L’axe prin­ci­pal du mes­sage était celui du chan­ge­ment. Nous per­ce­vions que ce thème était dans l’air, que la popu­la­tion vou­lait un chan­ge­ment de gou­ver­ne­ment, mais pas néces­sai­re­ment un chan­ge­ment de poli­tique. Notre mes­sage cher­chait aussi à contrer le vote dit utile en invi­tant les élec­trices et les élec­teurs à « faire avan­cer et mieux posi­tion­ner pour l’avenir l’option de chan­ge­ment en pro­fon­deur que repré­sente QS ».

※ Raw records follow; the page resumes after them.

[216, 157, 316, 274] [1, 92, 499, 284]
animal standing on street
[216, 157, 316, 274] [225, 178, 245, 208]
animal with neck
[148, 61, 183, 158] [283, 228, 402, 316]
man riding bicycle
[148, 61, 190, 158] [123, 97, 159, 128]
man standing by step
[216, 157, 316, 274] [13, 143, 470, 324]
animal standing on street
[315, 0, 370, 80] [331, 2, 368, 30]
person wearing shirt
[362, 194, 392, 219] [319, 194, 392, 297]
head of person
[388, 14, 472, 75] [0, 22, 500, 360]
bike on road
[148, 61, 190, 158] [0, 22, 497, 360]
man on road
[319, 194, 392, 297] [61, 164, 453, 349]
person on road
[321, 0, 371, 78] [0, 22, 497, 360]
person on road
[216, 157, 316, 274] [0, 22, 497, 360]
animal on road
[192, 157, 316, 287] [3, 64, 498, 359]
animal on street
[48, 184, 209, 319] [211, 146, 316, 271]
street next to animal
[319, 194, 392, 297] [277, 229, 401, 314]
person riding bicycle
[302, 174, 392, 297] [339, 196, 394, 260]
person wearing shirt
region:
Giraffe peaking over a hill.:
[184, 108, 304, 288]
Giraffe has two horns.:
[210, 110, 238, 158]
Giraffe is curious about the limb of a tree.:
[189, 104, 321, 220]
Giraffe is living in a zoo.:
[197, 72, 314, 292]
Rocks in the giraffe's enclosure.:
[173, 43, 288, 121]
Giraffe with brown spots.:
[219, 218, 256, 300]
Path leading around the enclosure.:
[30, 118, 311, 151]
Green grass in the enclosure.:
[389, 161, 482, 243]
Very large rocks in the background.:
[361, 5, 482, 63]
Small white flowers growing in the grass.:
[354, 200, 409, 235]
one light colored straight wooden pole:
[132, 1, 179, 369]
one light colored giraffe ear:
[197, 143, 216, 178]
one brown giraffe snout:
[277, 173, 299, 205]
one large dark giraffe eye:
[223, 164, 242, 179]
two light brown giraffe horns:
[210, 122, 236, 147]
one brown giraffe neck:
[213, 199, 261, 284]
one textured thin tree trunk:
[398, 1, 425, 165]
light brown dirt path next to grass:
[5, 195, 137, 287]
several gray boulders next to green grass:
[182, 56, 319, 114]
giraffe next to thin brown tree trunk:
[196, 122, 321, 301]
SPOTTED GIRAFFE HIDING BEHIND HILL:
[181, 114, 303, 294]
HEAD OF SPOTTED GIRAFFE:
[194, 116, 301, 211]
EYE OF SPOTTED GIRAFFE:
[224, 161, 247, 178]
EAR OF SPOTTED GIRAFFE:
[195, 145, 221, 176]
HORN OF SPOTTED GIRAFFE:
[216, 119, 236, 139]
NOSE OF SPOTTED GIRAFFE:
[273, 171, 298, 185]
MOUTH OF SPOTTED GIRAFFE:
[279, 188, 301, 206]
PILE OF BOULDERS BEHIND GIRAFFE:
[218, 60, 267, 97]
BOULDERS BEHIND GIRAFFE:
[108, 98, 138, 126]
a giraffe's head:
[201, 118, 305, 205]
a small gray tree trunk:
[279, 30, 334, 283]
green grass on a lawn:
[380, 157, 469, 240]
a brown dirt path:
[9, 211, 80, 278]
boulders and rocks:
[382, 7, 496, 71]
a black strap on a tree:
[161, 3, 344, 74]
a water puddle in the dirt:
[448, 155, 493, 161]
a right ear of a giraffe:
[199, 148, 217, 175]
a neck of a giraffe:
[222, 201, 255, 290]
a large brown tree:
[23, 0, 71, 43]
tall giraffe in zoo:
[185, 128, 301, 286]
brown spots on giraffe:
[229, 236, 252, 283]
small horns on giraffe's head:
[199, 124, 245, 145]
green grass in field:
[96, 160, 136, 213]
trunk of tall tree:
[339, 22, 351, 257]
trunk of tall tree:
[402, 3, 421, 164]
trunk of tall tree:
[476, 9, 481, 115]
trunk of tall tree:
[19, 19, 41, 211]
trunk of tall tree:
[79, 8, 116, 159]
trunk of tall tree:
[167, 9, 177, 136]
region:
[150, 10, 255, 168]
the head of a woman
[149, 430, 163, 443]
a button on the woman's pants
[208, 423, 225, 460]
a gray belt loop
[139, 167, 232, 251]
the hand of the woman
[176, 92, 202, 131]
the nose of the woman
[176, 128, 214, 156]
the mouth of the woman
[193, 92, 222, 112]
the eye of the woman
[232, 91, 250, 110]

Si l’on en croit les com­men­taires et rétro­ac­tions, nous avons bien livré notre mes­sage par le biais de nom­breuses acti­vi­tés :

une quin­zaine de sor­ties média­tiques, cer­taines en com­pa­gnie d’autres can­di­dates et can­di­dats de la région ;

plu­sieurs entre­vues, sur­tout à la radio publique ;

la par­ti­ci­pa­tion à une tren­taine d’événements, mani­fes­ta­tions, ren­contres d’organismes ;

quelques assem­blées de cui­sine avec des indé­cis et des indé­cises ;

la par­ti­ci­pa­tion à sept débats, dont deux dif­fu­sés à la télé­vi­sion et sur le Web ;

l’utilisation inten­sive des réseaux sociaux ;

des acti­vi­tés par­ti­sanes (un 5 à 7 de lan­ce­ment et un ras­sem­ble­ment à l’occasion du pas­sage du porte-parole natio­nal).

Les points faibles

Le Comité de coor­di­na­tion de la cam­pagne a sou­li­gné quelques fai­blesses :

cer­tains postes n’ont pas été pour­vus ou ont été occu­pés par des res­pon­sables insuf­fi­sam­ment formés ou moti­vés. Le recru­te­ment et la for­ma­tion des res­pon­sables ont fait défaut ;

comme le natio­nal nous a inci­tés à ne pas poin­ter à partir de la liste élec­to­rale, mais sur­tout à partir de notre liste de contacts, puis de celle des sym­pa­thi­santes et sym­pa­thi­sants poin­tés en 2016, cette der­nière liste n’a été pro­duite qu’en fin de cam­pagne et n’a presque pas été uti­li­sée ;

l’équipe en place a eu ten­dance à rester à la remorque des offres de béné­vo­lat sans aller vers les membres et sym­pa­thi­sants pour leur deman­der de s’impliquer.

Conclusion

Si nous vou­lons conser­ver notre per­ti­nence et conti­nuer d’accroître nos appuis, nous devons rele­ver le défi et conso­li­der notre asso­cia­tion locale, assu­rer une plus grande pré­sence et un enga­ge­ment actif aux côtés des mou­ve­ments sociaux, et mieux maî­tri­ser les règles de la lutte élec­to­rale.